An aquifer drained in five years takes ten thousand years to refill. A desert ecosystem paved does not return in any human lifetime. A rural community’s character, its quiet, its darkness, its identity as a place, once industrialized, is changed for generations.
In Tucson, Arizona, a company called Beale Infrastructure, a subsidiary of Blue Owl Capital, reportedly building for Amazon, has proposed a data center campus on 290 acres of living Sonoran Desert. The saguaro cactus, the iconic symbol of the American Southwest, takes seventy-five years to grow its first arm. Individual saguaros live two hundred years or more.
A data center would be built on it. Operated for twenty to thirty years. Then decommissioned when the miniaturization arrives. The saguaro that was there would have been seventy years from its first arm. It will not grow back on any timeline that matters to the humans living nearby.
THE COMPANIES BEHIND THE MASK
One of the most consistent patterns in data center community conflicts is that communities often do not know who they are fighting until the fight is almost over.
In Brandy Station, Virginia, the applicant for a $12 billion data center campus was listed as Culpeper Acquisitions LLC. Only through investigative journalism and public records requests did local advocates discover the likely end user was Google or Meta. In Tucson, Arizona, the applicant was Beale Infrastructure, a private equity subsidiary, with Amazon reportedly as the ultimate end user.
This opacity is deliberate. A permit application from Amazon Web Services for a 290-acre Sonoran Desert data center campus generates a different community response than one from Beale Infrastructure for a technology facility. The anonymity is almost always deliberate. The transparency almost always has to be forced.
THE COMMUNITIES THAT WON
In 2024, the residents of Chesterton, Indiana organized against a proposed $1.3 billion data center campus. They showed up at planning and zoning meetings. They made signs. They called their council members. They testified. The developer withdrew.
On the same day that victory was confirmed, organizer Wendy Reigel received a shipment of 200 No Data Center yard signs she had ordered for the fight. They arrived after the fight was over. She packed every one of them into boxes and shipped them to Peculiar, Missouri, where the next fight was just beginning. The Peculiar city council voted unanimously to reject the project in September 2024.
The total value of data center projects blocked, delayed, or cancelled in 2025 alone: $156 billion.
THE QUESTION THAT REMAINS
In fifty years, the generation of children who inherit the world we are building right now will walk past photographs of today’s AI data centers in whatever museums or digital archives they inhabit. They will see images of forty-thousand-acre campuses, cooling towers, power lines stretching to the horizon, desert land stripped and paved for a generation of computing. They will know that all of it was replaced by something the size of a fingernail.
They will ask: was the damage worth it?
The honest answer, the answer that the $690 billion annual investment is actively preventing anyone from having to say out loud, is that the damage was not inevitable. The communities that bore the cost did not agree to bear it. The water that was taken was not offered freely.

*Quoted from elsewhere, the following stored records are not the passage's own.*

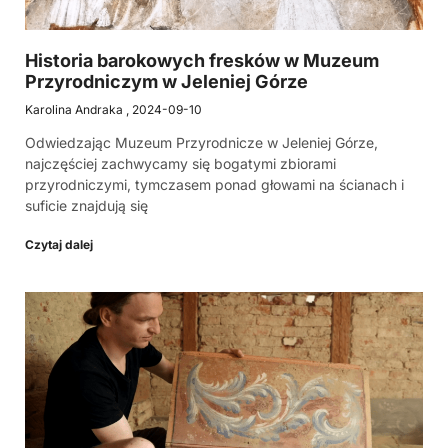
Historia barokowych fresków w Muzeum
Przyrodniczym w Jeleniej Górze
Karolina Andraka
2024-09-10
Odwiedzając Muzeum Przyrodnicze w Jeleniej Górze,
najczęściej zachwycamy się bogatymi zbiorami
przyrodniczymi, tymczasem ponad głowami na ścianach i
suficie znajdują się
Czytaj dalej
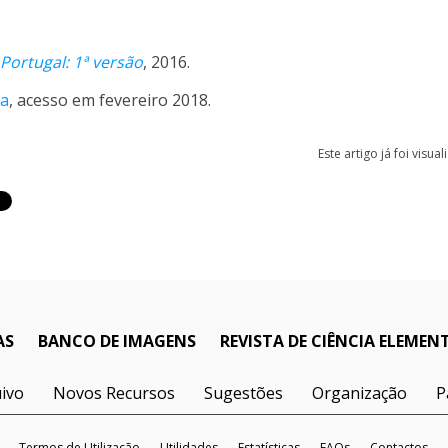
 Portugal: 1ª versão
, 2016.
ia
, acesso em fevereiro 2018.
Este artigo já foi visua
AS
BANCO DE IMAGENS
REVISTA DE CIÊNCIA ELEMEN
ivo
Novos Recursos
Sugestões
Organização
P
Termos de Utilização
Utilidades
Estatísticas
FAQs
Contactos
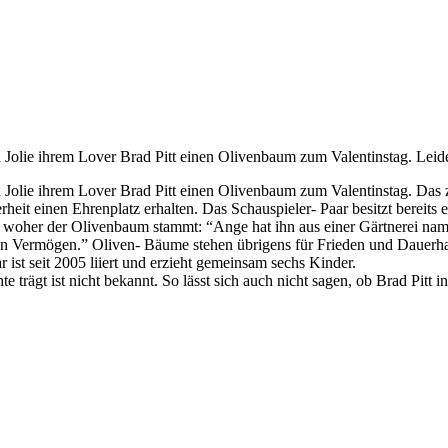
olie ihrem Lover Brad Pitt einen Olivenbaum zum Valentinstag. Leider w
Jolie ihrem Lover Brad Pitt einen Olivenbaum zum Valentinstag. Das za
erheit einen Ehrenplatz erhalten. Das Schauspieler- Paar besitzt berei
will, woher der Olivenbaum stammt: “Ange hat ihn aus einer Gärtnerei n
 ein Vermögen.” Oliven- Bäume stehen übrigens für Frieden und Dauerha
ist seit 2005 liiert und erzieht gemeinsam sechs Kinder.
rägt ist nicht bekannt. So lässt sich auch nicht sagen, ob Brad Pitt in 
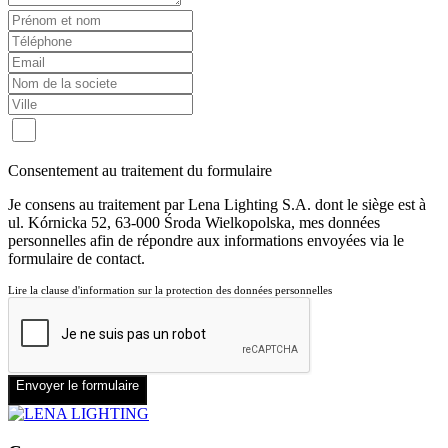
Consentement au traitement du formulaire
Je consens au traitement par Lena Lighting S.A. dont le siège est à
ul. Kórnicka 52, 63-000 Środa Wielkopolska, mes données
personnelles afin de répondre aux informations envoyées via le
formulaire de contact.
Lire la clause d'information sur la protection des données personnelles
Envoyer le formulaire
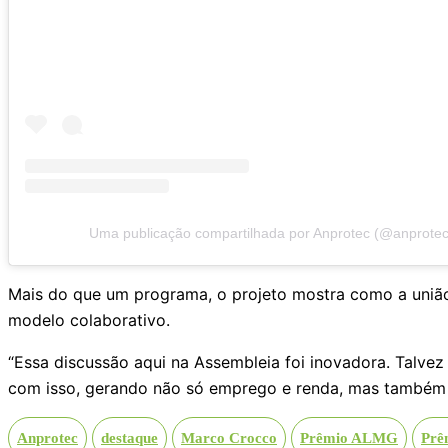
Uma publicação compartilhada por Anprotec (@anprote
Mais do que um programa, o projeto mostra como a união
modelo colaborativo.
“Essa discussão aqui na Assembleia foi inovadora. Talvez
com isso, gerando não só emprego e renda, mas também s
Anprotec
destaque
Marco Crocco
Prêmio ALMG
Prê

The damage was chosen. By specific people. For specific financial reasons. At the expense of specific communities that had less political power than the companies that made the choice.
That is not progress. That is extraction. And the first step to stopping it is knowing what you are looking at when you see a data center going up in your county.
You are looking at the 1956 refrigerator. It is being built on your water. And it will be obsolete before the saguaro grows its first arm.